Dorothea in Valencia

Hallo Spanien!

Name: Dorothea
Ausbildung: Schreinerin – Türenmann GmbH & CO. KG
Auslandspraktikum: Valencia, Spanien

Morgens um 6:00 stehe ich am Stuttgarter Flughafen und drehe mich ein letztes Mal um: „Tschüss mein geliebtes Deutschland, ab nach Spanien!“. Wenige Stunden und einen Zwischenstopp in der schweizerischen Hauptstadt Zürich später heißt es: „Hallo Spanien!“ Klimaschock! Ich tausche erstmal meine Stiefel gegen Flip-Flops aus, Mütze und Winterjacke packe ich in meinen Koffer. In Deutschland hatte es gerade den letzten Schnee gehabt. Jetzt begrüßen mich warme Sonnenstrahlen und Palmen.

 

Ein super netter und gut gelaunter Mann namens Jorge hat ein Schild mit meinem Namen in den Händen und ich fühle mich fast ein wenig wichtig. Jorge spricht sowohl Deutsch als auch Spanisch, aber wir unterhalten uns gleich in der Landessprache, deshalb bin ich ja schließlich hergekommen. In dem Stadtviertel Benimaclet reihen sich die Hochhäuser aneinander. Eine Wohnung in einem dieser Häuser ist meine Unterkunft. Hier angekommen stehen wir in einer palmengesäumten Straße. An der Hauseingangstür bin ich erstmal irritiert. Keine Namen auf den Klingelschildern, nanu? Das sei hier überall so, meint Jorge. Man klingle nach dem Stockwerk und der Wohnungsnummer.

 

Meine Gastomi wird hier in Valencia vom Institut, welches gleichzeitig mein Sprachkurs Veranstalter und mein Praktikumsplatz Vermittler ist, liebevoll „Señora“ genannt, so wie alle anderen Gastmütter und -omis auch. Mein Zimmer ist gemütlich, ordentlich und sauber. Die Señora kocht, putzt und wäscht Wäsche für mich. Das ist eine große Umgewöhnung für mich, aber gibt mir andererseits die Möglichkeit, mich voll auf meinen Sprachkurs in der ersten Woche und die Arbeit in den verbleibenden drei Wochen zu konzentrieren.

 

Meine Partnerorganisation in Valencia ist das Sprachinstitut „Aip“. Dort, nur fünf Minuten zu Fuß von meiner Unterkunft entfernt, belege ich eine Woche lang einen Sprachkurs zusammen mit vielen anderen Lernwilligen. Viele davon kommen für ein ganzes Jahr nach Spanien, alle Altersgruppen sind vertreten. Zu Beginn wird mein Sprachniveau durch einen schriftlichen und mündlichen Test eingestuft. Dementsprechend werde ich einer Klasse zugewiesen, die aus etwa 10 Schülern besteht. Meine Lehrer sind cool drauf und gehen individuell auf jeden ein. Nach dem 7 Stunden Tag darf jeder der will in die Bibliothek und mit Lehrbüchern und Fragebögen weiterlernen. Außerdem bietet das Institut fast täglich neue Aktivitäten wie gemeinsam einen Surf Kurs machen an.

 

In Valencia hat sich kein Schreiner finden lassen, bei dem ich hätte arbeiten können. Daher ist mein Arbeitgeber die staatliche Segelschule Valencia. Mein Arbeitsplatz ist einfach nur umwerfend. Alle sind so freundlich und hilfsbereit, dass ich mich sofort wohl fühle. Ich darf selbstständig in der kleinen, gut ausgestatteten Werkstatt arbeiten.
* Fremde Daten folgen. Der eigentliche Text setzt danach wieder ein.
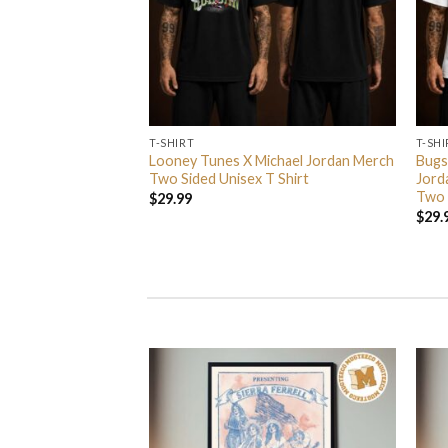
T-SHIRT
T-SHI
rs In 2026 Event
Looney Tunes X Michael Jordan Merch
Bugs
 Event Center On
Two Sided Unisex T Shirt
Jord
nisex T Shirt
Two 
$
29.99
$
29.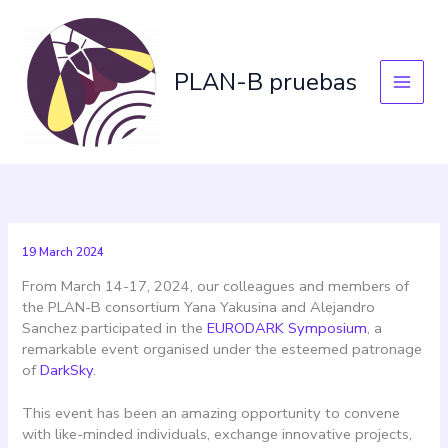
Skip
to
content
PLAN-B pruebas
19 March 2024
From March 14-17, 2024, our colleagues and members of
the PLAN-B consortium Yana Yakusina and Alejandro
Sanchez participated in the
EURODARK Symposium
, a
remarkable event organised under the esteemed patronage
of
DarkSky
.
This event has been an amazing opportunity to convene
with like-minded individuals, exchange innovative projects,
Bei durchschnittlichen 30 Grad ist es ganz gut, dass der Raum schattig ist. Das Rolltor zur Werkstatt ist immer geöffnet und ich sehe die Mitarbeiter Segelkurse geben und Boote warten. Auch die Pausen sind lustig und es herrscht immer gute Laune unter einem Pavillon, wo zu Mittag alle gemeinsam essen.

 

In jeder Lage wurde mir geholfen und alle meine Fragen wurden beantwortet. Ein Praktikum im Ausland kannst du also ohne Probleme absolvieren, nur zwei Dinge brauchst du: Lust und Motivation für deinen Beruf. Ergreife die Chance, denn hinter ihr verbirgt sich ein einzigartiges Erlebnis. Du kannst Abstand von dem Alltagstrott, der sich manchmal einschleicht, gewinnen. Auf einmal hast du Platz für Neues und es tun sich wieder tausend Möglichkeiten auf. Mir hat es auch sehr gut getan. Also los ins Abenteuer!